There is a reduction of the total number of meshes present in HUVECs from culture with conditioned media from preeclamptic placentas, but this was significantly increased after culture with Rosiglitazone-treated preeclamptic placentas. HUVECs were cultured with conditioned media on matrigel, and the number of meshes was calculated by the Image J Angiogenesis Analyzer tool (30). Conditioned media from preeclamptic (PE) placentas show significantly reduced the number of meshes as compared to healthy control placentas (A, n = 6). Conditioned media from Rosiglitazone (Rosi)-treated PE placentas led to a significant increase in the number of meshes present in the HUVECs compared to the conditioned media from the vehicle-treated PE placentas (B, n = 6).

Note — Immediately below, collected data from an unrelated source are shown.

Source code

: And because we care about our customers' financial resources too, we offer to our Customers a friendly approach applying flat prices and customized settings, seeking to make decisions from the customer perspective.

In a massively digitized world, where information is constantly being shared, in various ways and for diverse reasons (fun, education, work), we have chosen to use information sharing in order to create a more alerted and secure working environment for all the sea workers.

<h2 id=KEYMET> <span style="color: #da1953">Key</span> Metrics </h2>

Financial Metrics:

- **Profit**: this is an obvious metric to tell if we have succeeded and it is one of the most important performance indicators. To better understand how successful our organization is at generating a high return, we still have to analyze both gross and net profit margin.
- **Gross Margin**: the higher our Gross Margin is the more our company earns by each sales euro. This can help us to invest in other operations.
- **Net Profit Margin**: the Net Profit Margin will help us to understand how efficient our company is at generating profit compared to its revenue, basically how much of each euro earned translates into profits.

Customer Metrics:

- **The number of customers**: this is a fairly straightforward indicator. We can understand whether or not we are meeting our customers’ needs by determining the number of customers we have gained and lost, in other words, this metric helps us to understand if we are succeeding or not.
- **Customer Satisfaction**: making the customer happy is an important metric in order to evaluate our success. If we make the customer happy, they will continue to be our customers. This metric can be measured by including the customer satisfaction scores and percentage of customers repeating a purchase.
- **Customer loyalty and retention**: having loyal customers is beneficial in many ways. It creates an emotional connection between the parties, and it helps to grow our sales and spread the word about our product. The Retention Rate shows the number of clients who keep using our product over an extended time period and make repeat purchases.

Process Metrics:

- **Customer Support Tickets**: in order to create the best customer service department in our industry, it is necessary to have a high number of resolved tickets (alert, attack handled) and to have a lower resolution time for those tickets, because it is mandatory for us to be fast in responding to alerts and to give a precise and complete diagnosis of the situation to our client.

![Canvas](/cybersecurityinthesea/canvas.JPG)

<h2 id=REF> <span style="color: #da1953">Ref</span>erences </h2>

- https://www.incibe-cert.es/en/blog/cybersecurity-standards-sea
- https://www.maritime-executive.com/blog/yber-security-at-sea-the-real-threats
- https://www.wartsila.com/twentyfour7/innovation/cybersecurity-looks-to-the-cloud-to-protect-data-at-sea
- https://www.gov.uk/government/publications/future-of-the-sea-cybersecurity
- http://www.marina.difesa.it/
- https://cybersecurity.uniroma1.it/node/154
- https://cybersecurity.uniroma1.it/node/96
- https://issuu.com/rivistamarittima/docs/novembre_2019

Rosi and vehicle were cultured in placental media without any tissues for 24 h along with HUVECs cultured with standard full-serum media all served as controls for this experiment. There were not any significant changes in the number of meshes among the HUVEC Only control, Rosi, and vehicle conditioned media controls (C, n = 6). (Statistical analysis was performed by student’s t-test to determine significant differences between groups, * p < 0.05, ** p < 0.01, bar plots and data reported are reported as numerical values ± SEM).

Figure 14

Representative images of HUVEC tube formation assays. Conditioned media from non-treated control (A) and preeclamptic (PE) (B) placentas, vehicle-treated PE placentas (C), Rosiglitazone (Rosi)-treated PE placentas (D), HUVEC Only control (E) and Rosi (F) and vehicle conditioned media controls (G) were cultured with HUVECs on matrigel and images were captured after 18 h of culture. Images were captured using a 4× magnification and then uploaded to the ImageJ Angiogenesis Analyzer to measure various parameters of tube formation to indicate which conditions permit the greatest angiogenic potential of the HUVECs. Scale bar represents 500 μm.